On balance it looks like curcumin was better tolerated than the placebo. 39% of the curcumin group reported at least one adverse event, compared to 53% in the placebo group.
Conclusion: Promising but modest effects
Compared to placebo, this trial showed curcumin modestly reduced knee pain over 12 weeks, with no effects observed based on MRI. The treatment was well tolerated as well. The authors comment that the clinical significance of this finding is unclear. However they correctly point out that other analgesics like acetaminophen are equally unimpressive in terms of reported pain relief, and arguably have a much less favourable side effect profile. There were no objective effects on knee joint swelling, suggesting that the effects may be due to perceptions of pain that are not related to the manifestations of the disease in the joint.

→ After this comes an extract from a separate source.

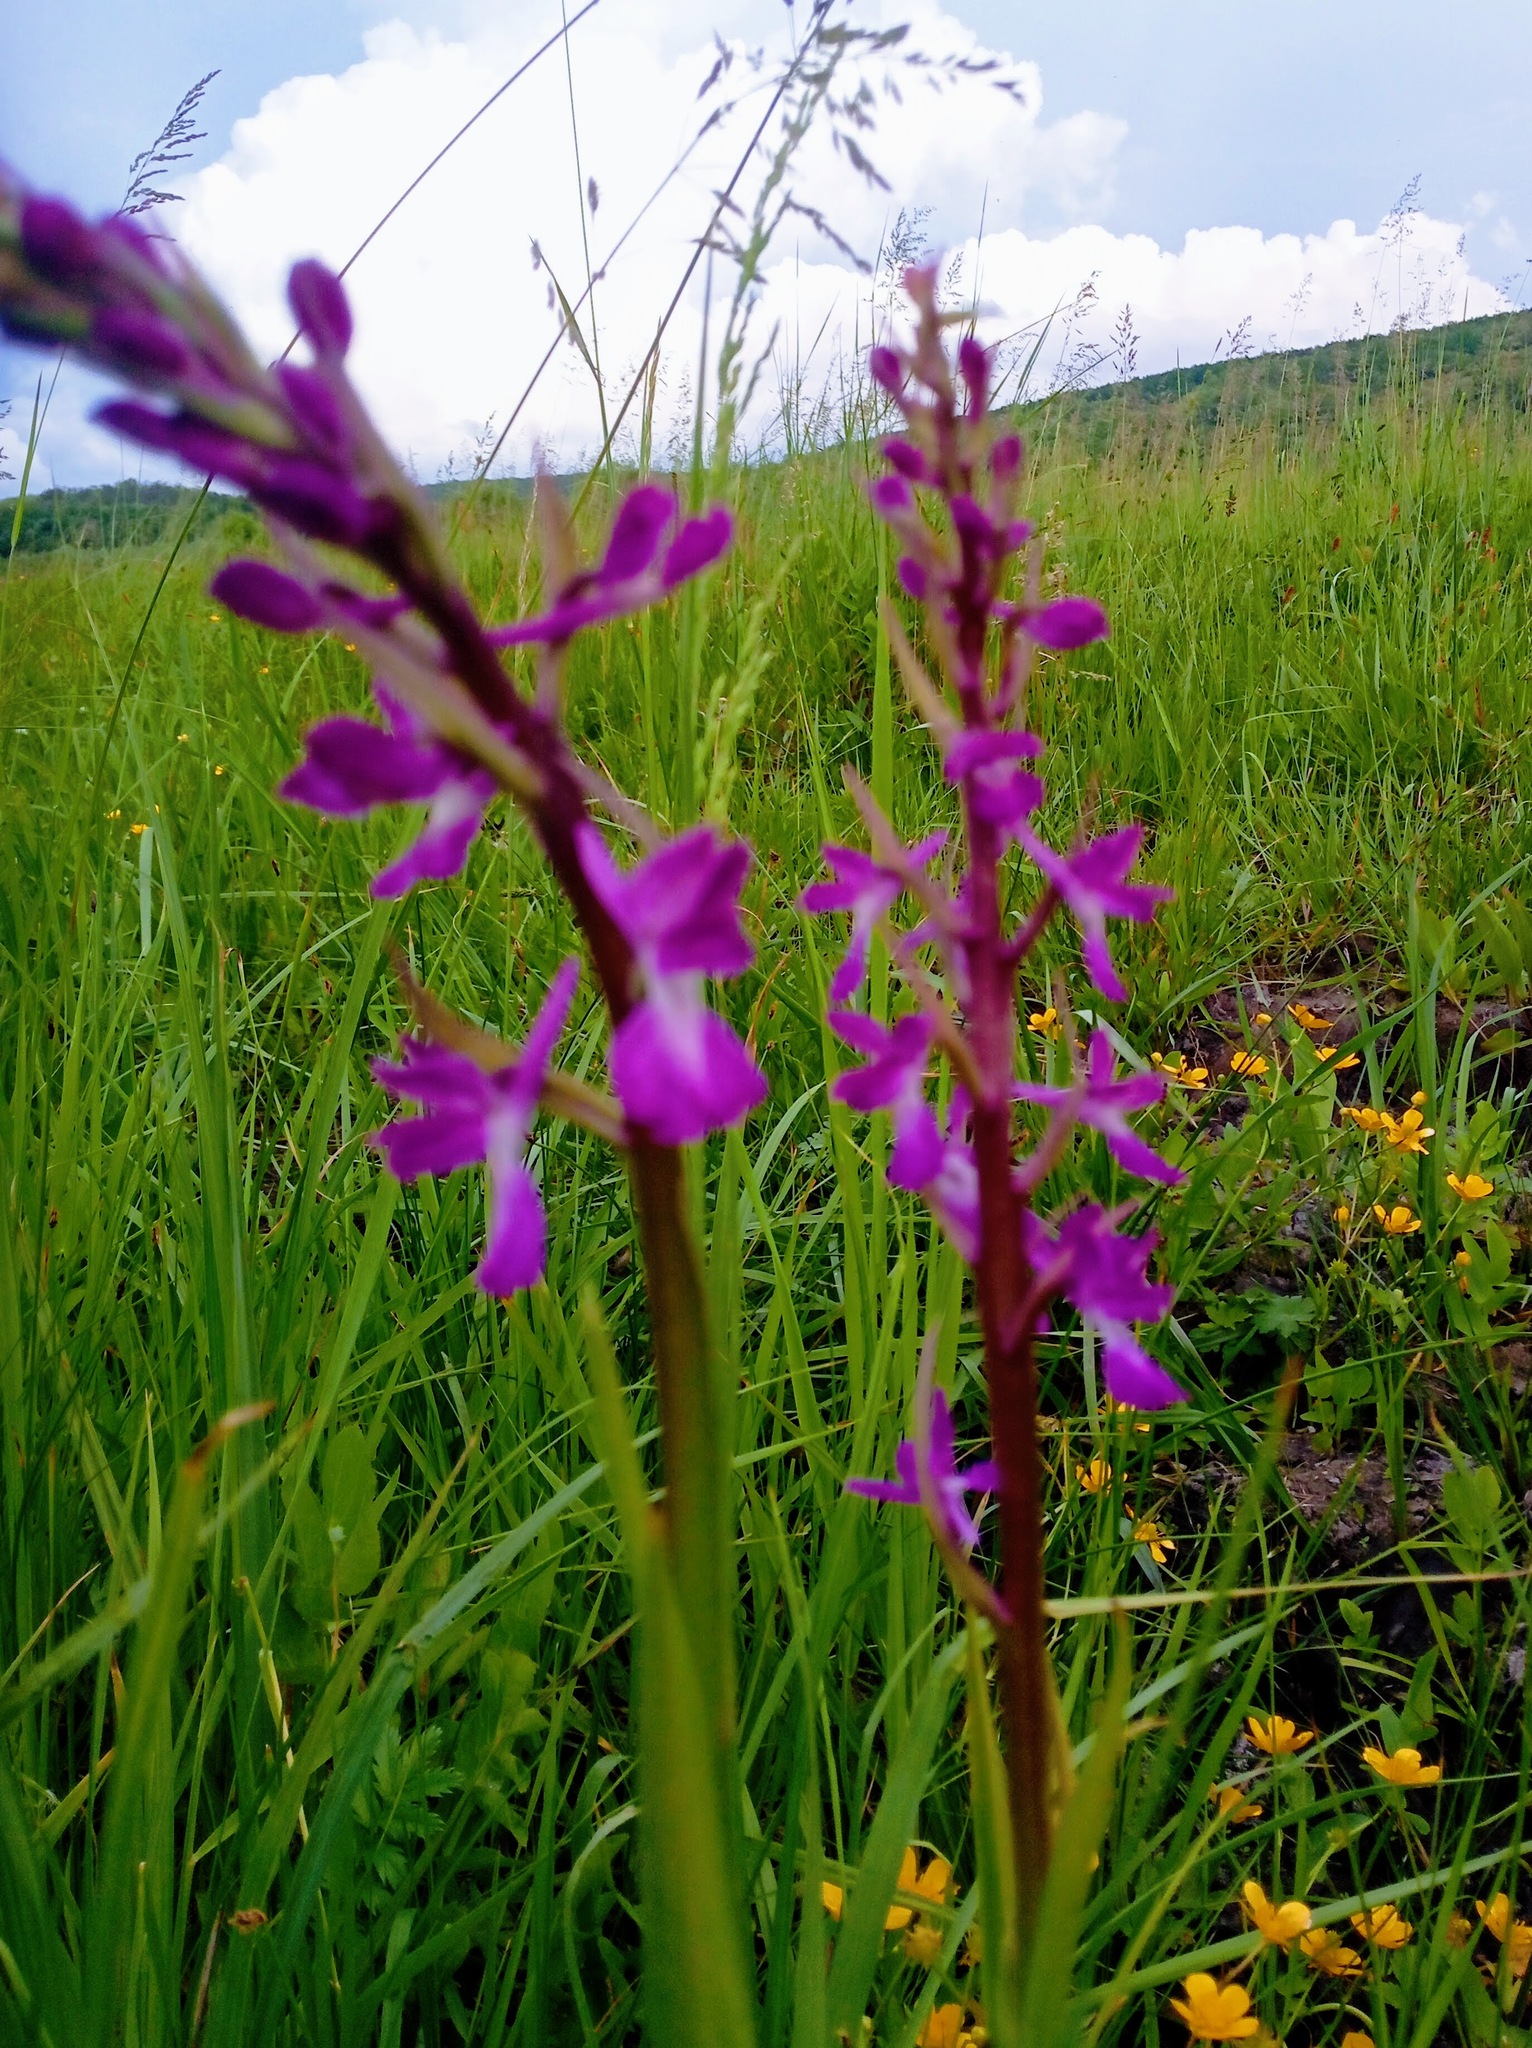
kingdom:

Turmeric supplements have promise as a treatment for osteoarthritis. While I would like to see more evidence, ideally with longer-term studies, I would not discourage someone with osteoarthritis from considering turmeric, particularly if they are already following physical activity guidelines and really want to avoid over-the-counter analgesics. It is important to note that turmeric is not Advil however – there is no evidence you can pop two capsules and expect rapid, short-term pain relief. But the evidence for turmeric is encouraging, and with luck we will see additional trials in the future that confirm or refute these findings.